Every day, thousands of tons of mango peels and seeds headed to open dumpsites in Evelyn Taboada’s home province of Cebu in the Philippines. And she knew it. Left to rot, the mango waste piled high in dumpsites released foul odors and attracted disease-carrying insects — a problem compounded by local residents who scavenge the sites, creating a significant health hazard.
 

 “When I visited the dump site for the first time I was so disappointed to see children scavenging and eating the seeds and peels,” said Dr. Taboada, professor of Chemical Engineering at the University of San Carlos (USC). “I thought, what can I do?”
 
As the director of the university’s BioProcess and Engineering Research Center (BioPERC), Dr. Taboada had a team of researchers and an advanced laboratory focused on solid waste and energy at her disposal. So she and colleagues Dr.
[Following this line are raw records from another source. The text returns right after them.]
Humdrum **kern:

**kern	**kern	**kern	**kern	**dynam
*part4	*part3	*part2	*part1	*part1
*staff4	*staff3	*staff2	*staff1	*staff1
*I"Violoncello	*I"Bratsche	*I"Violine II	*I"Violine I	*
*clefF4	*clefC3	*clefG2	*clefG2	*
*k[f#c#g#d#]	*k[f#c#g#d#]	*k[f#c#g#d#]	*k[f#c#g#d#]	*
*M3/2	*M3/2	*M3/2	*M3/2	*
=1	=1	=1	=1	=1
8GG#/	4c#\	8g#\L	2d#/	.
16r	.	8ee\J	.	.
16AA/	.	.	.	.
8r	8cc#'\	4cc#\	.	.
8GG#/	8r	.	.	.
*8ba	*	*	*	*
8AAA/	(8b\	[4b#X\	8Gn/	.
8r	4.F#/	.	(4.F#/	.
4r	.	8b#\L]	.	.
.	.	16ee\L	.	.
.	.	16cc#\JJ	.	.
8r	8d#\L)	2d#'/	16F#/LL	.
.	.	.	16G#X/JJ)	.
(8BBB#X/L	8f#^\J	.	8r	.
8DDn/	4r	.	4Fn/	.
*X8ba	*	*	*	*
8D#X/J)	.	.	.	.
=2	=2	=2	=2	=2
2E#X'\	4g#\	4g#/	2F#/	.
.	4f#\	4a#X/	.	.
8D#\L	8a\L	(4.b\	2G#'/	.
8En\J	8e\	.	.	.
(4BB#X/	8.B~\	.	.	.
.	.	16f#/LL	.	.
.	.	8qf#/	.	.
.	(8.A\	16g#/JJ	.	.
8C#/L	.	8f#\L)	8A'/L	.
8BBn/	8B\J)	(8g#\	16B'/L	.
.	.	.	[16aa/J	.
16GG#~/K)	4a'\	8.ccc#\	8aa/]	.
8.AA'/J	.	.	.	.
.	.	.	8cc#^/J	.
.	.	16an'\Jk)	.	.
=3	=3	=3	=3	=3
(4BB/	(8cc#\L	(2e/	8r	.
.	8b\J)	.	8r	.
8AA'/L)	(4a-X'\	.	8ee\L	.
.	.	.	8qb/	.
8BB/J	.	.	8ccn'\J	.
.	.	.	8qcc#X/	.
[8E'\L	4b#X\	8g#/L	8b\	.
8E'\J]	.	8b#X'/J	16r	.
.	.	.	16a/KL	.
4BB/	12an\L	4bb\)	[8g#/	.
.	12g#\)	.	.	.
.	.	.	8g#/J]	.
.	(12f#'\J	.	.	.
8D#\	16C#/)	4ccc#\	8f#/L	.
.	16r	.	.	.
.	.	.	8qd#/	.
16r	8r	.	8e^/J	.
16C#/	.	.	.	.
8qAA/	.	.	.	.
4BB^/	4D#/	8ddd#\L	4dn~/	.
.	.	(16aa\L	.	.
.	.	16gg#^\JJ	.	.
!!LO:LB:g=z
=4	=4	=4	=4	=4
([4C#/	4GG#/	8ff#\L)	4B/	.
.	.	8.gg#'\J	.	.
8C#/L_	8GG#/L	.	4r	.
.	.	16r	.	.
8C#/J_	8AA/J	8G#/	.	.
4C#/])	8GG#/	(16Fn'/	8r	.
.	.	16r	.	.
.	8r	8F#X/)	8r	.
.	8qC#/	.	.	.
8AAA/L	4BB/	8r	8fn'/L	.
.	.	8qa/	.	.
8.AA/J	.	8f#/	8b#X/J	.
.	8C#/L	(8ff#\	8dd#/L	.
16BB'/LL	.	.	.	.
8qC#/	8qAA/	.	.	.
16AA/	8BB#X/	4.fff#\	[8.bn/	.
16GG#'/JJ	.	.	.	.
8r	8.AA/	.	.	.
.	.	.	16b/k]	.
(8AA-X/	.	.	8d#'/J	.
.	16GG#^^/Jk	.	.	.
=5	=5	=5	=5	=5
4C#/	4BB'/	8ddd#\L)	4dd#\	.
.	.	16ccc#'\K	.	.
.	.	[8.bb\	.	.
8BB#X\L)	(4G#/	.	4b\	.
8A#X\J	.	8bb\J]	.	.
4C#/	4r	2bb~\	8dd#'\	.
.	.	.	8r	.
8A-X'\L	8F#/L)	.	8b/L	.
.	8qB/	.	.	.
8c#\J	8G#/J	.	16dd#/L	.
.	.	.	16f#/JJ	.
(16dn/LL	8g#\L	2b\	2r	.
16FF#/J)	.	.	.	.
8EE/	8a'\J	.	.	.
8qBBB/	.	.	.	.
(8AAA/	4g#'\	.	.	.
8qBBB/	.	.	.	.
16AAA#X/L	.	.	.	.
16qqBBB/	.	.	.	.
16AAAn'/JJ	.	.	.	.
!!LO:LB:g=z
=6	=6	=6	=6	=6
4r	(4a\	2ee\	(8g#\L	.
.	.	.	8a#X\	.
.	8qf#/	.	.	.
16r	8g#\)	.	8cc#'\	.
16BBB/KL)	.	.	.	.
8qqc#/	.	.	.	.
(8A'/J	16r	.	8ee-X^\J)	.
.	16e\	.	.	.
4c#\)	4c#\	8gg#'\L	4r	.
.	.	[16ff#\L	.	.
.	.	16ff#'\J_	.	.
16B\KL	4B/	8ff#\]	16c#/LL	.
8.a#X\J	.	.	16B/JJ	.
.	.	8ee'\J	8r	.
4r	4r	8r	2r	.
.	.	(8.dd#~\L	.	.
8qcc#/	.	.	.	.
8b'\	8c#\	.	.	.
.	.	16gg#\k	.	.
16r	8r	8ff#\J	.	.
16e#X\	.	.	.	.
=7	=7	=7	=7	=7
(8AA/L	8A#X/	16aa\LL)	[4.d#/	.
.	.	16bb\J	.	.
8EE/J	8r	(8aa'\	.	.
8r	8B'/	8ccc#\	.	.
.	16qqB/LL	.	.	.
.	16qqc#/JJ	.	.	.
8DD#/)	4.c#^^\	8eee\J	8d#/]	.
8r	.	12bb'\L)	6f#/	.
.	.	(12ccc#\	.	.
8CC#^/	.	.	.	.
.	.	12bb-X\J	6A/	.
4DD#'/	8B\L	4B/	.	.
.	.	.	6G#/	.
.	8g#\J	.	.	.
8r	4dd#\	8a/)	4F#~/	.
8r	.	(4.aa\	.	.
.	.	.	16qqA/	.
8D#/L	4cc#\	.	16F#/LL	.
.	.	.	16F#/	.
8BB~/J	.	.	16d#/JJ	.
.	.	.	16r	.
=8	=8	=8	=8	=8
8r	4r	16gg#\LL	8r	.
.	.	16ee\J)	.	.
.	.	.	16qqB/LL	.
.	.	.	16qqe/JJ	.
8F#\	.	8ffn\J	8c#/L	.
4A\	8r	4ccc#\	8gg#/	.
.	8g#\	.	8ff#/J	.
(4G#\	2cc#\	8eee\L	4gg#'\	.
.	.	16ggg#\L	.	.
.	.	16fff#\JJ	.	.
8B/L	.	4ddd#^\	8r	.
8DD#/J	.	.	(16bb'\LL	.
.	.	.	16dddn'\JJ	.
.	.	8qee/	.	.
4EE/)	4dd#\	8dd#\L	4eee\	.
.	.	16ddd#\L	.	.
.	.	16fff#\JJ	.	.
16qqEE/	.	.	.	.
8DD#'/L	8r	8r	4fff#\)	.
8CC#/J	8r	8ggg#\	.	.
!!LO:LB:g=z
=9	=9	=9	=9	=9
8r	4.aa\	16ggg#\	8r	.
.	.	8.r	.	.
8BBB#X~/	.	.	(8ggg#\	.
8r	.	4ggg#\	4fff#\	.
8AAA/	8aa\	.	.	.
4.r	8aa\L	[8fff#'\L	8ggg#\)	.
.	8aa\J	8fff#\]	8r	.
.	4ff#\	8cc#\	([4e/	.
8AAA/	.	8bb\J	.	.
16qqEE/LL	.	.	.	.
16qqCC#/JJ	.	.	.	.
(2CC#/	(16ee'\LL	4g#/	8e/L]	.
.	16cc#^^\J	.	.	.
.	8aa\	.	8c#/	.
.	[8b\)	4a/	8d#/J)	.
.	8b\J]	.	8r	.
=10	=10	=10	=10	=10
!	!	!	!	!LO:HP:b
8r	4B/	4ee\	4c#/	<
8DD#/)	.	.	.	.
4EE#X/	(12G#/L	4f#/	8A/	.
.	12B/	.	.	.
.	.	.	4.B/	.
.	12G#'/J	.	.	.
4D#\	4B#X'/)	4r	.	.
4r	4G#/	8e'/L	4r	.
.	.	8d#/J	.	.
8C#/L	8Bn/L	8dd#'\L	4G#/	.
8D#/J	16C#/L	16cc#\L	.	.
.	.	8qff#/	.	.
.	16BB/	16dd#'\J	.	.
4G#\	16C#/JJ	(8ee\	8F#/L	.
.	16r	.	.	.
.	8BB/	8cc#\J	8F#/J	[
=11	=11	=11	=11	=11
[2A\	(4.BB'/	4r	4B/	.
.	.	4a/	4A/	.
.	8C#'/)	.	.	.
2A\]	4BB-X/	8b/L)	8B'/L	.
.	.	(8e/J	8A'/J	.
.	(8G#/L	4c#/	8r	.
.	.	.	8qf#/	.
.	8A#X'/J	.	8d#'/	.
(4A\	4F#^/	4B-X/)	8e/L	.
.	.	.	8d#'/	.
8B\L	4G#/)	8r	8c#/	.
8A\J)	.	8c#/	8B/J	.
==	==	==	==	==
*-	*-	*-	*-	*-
Camila Flor Lobarbio and Francis Dave Siacor, launched a BioPERC project to develop biochemical processes to convert the organic waste into commercially viable ingredients.
 
To help commercialize the mango waste conversion process, USC established a joint venture with a local investor and alumnus of the university to create a startup company, Green Enviro Management Systems (GEMS), which has exclusive license to use the technology across a wide range of applications in food, pharma, personal care and energy.
 
Today, seven mango producers in the Cebu province divert their mango waste to GEMS, which built a 2,500 square meter mango waste processing facility in 2012 to convert the refuse into flour, fuel and other products. The innovation has boosted the local economy with the creation of additional jobs and eliminated a dangerous health hazard created by the fetid, open-air waste.
 
When the waste arrives at the GEMS facility, it is placed in a solar drying area where seeds and peels are laid on racks to dry under a transparent roof. Next, the peels are separated from the kernels and workers remove the seed kernel’s hard shell, or husk, and sort the inner kernels by quality. The fresher kernels are ground into a naturally gluten-free flour, which is exclusively licensed to a local bakery that sells the product and uses it for vitamin-rich flour for cookies, energy bars and bread. Lower quality kernels are packaged as an additive for animal feed or as a soil conditioner.
 
“We have zero waste,” says Dr. Taboada, who, in addition to her duties at USC, serves as Chief Technical Officer at GEMS. “The husks are sold as low-cost fuel right now but in the future, they may be a useful fiber for making furniture and or as composite material for concrete and building construction.”
 
The dried peels are milled to a powder that undergoes BioPERC’s proprietary multi-step bio-refining process to extract two high-value compounds: pectin, a gelling agent commonly used as a thickener in foods and for pharmaceutical gelatin-capsules, and polyphenols, antioxidants used in foods and nutraceuticals.
 
GEMS and USC researchers continue to study additional bio-refining processes and applications for the mango waste, including working with pharmacologists to test the antimicrobial properties of converted ingredients and using the natural oils in the mango kernel as an anti-aging moisturizer.
 
During the peak of the mango season, GEMS processes up to 30 metric tons of mango waste per day with the help of 100 employees, including many of the same people who had been scavenging at the dumpsites.
 
“It’s great to help improve the lives of these marginalized people, who gain a sense of human dignity through their work,” says Dr. Taboada. “This whole concept is attractive from an environmental and social aspect as well.
 
“Five years ago, technology was the most important thing to me. But now I’m interested in building an enterprise and using the technology for the good of humanity.”
 
The project has become the model for technology transfer success, says Danilo B. Largo, Ph.D., Manager of USC’s Innovation and Technology Support Office, who travels the country to help educate other universities about the benefits of academic research commercialization.
 
In 2012, the new USC ITSO filed its first two patents for the newly developed BioPERC mango waste conversion process. Since then, the university has filed eight additional patents related to the biochemical processing of fruit waste.